Task instructions: Your task is to return the data below, word for word.
━━━━━━━━━━━━━━━━━━━━
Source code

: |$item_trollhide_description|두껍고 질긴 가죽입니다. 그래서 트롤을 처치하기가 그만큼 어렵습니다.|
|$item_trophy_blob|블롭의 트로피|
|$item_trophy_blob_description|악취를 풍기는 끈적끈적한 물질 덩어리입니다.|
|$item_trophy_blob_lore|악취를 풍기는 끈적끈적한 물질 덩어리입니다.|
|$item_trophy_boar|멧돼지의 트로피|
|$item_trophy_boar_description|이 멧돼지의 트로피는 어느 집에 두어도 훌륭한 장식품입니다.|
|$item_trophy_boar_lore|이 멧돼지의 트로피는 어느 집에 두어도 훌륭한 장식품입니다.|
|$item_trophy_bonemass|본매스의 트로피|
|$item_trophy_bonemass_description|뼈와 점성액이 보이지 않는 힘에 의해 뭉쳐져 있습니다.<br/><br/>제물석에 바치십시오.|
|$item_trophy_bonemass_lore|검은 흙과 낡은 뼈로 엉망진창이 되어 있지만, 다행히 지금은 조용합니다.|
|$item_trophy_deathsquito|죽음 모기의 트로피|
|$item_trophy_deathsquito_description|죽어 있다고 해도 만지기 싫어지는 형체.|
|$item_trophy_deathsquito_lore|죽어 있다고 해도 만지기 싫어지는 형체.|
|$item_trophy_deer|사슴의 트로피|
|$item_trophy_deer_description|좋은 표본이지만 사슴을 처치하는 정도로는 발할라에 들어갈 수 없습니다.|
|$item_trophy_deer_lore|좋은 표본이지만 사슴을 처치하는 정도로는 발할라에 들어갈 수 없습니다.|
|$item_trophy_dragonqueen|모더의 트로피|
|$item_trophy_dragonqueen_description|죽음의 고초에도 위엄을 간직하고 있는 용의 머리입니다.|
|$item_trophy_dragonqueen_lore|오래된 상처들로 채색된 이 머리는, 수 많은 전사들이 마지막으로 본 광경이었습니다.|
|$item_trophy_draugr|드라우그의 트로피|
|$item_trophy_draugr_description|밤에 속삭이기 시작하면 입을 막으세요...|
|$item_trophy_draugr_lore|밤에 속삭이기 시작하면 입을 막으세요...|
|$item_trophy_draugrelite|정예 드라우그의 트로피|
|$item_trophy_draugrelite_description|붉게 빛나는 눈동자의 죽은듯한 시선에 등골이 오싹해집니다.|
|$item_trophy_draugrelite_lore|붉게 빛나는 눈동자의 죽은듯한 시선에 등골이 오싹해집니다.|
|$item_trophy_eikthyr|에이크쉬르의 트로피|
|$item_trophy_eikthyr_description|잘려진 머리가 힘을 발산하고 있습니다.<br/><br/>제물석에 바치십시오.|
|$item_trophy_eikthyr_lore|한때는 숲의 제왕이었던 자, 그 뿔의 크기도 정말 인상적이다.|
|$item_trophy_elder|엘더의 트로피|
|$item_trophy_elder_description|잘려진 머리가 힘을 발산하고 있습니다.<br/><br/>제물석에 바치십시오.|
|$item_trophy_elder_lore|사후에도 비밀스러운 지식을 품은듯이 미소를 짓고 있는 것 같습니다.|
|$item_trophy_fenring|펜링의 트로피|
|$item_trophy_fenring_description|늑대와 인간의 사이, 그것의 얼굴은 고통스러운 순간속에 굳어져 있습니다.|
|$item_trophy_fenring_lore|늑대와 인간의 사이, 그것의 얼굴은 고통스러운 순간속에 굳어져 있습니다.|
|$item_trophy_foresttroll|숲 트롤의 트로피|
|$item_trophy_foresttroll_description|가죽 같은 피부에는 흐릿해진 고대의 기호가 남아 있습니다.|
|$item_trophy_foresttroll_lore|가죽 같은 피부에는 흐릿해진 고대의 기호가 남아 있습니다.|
━━━━━━━━━━━━━━━━━━━━
Finished exercise:
Source code

: |$item_trollhide_description|두껍고 질긴 가죽입니다. 그래서 트롤을 처치하기가 그만큼 어렵습니다.|
|$item_trophy_blob|블롭의 트로피|
|$item_trophy_blob_description|악취를 풍기는 끈적끈적한 물질 덩어리입니다.|
|$item_trophy_blob_lore|악취를 풍기는 끈적끈적한 물질 덩어리입니다.|
|$item_trophy_boar|멧돼지의 트로피|
|$item_trophy_boar_description|이 멧돼지의 트로피는 어느 집에 두어도 훌륭한 장식품입니다.|
|$item_trophy_boar_lore|이 멧돼지의 트로피는 어느 집에 두어도 훌륭한 장식품입니다.|
|$item_trophy_bonemass|본매스의 트로피|
|$item_trophy_bonemass_description|뼈와 점성액이 보이지 않는 힘에 의해 뭉쳐져 있습니다.<br/><br/>제물석에 바치십시오.|
|$item_trophy_bonemass_lore|검은 흙과 낡은 뼈로 엉망진창이 되어 있지만, 다행히 지금은 조용합니다.|
|$item_trophy_deathsquito|죽음 모기의 트로피|
|$item_trophy_deathsquito_description|죽어 있다고 해도 만지기 싫어지는 형체.|
|$item_trophy_deathsquito_lore|죽어 있다고 해도 만지기 싫어지는 형체.|
|$item_trophy_deer|사슴의 트로피|
|$item_trophy_deer_description|좋은 표본이지만 사슴을 처치하는 정도로는 발할라에 들어갈 수 없습니다.|
|$item_trophy_deer_lore|좋은 표본이지만 사슴을 처치하는 정도로는 발할라에 들어갈 수 없습니다.|
|$item_trophy_dragonqueen|모더의 트로피|
|$item_trophy_dragonqueen_description|죽음의 고초에도 위엄을 간직하고 있는 용의 머리입니다.|
|$item_trophy_dragonqueen_lore|오래된 상처들로 채색된 이 머리는, 수 많은 전사들이 마지막으로 본 광경이었습니다.|
|$item_trophy_draugr|드라우그의 트로피|
|$item_trophy_draugr_description|밤에 속삭이기 시작하면 입을 막으세요...|
|$item_trophy_draugr_lore|밤에 속삭이기 시작하면 입을 막으세요...|
|$item_trophy_draugrelite|정예 드라우그의 트로피|
|$item_trophy_draugrelite_description|붉게 빛나는 눈동자의 죽은듯한 시선에 등골이 오싹해집니다.|
|$item_trophy_draugrelite_lore|붉게 빛나는 눈동자의 죽은듯한 시선에 등골이 오싹해집니다.|
|$item_trophy_eikthyr|에이크쉬르의 트로피|
|$item_trophy_eikthyr_description|잘려진 머리가 힘을 발산하고 있습니다.<br/><br/>제물석에 바치십시오.|
|$item_trophy_eikthyr_lore|한때는 숲의 제왕이었던 자, 그 뿔의 크기도 정말 인상적이다.|
|$item_trophy_elder|엘더의 트로피|
|$item_trophy_elder_description|잘려진 머리가 힘을 발산하고 있습니다.<br/><br/>제물석에 바치십시오.|
|$item_trophy_elder_lore|사후에도 비밀스러운 지식을 품은듯이 미소를 짓고 있는 것 같습니다.|
|$item_trophy_fenring|펜링의 트로피|
|$item_trophy_fenring_description|늑대와 인간의 사이, 그것의 얼굴은 고통스러운 순간속에 굳어져 있습니다.|
|$item_trophy_fenring_lore|늑대와 인간의 사이, 그것의 얼굴은 고통스러운 순간속에 굳어져 있습니다.|
|$item_trophy_foresttroll|숲 트롤의 트로피|
|$item_trophy_foresttroll_description|가죽 같은 피부에는 흐릿해진 고대의 기호가 남아 있습니다.|
|$item_trophy_foresttroll_lore|가죽 같은 피부에는 흐릿해진 고대의 기호가 남아 있습니다.|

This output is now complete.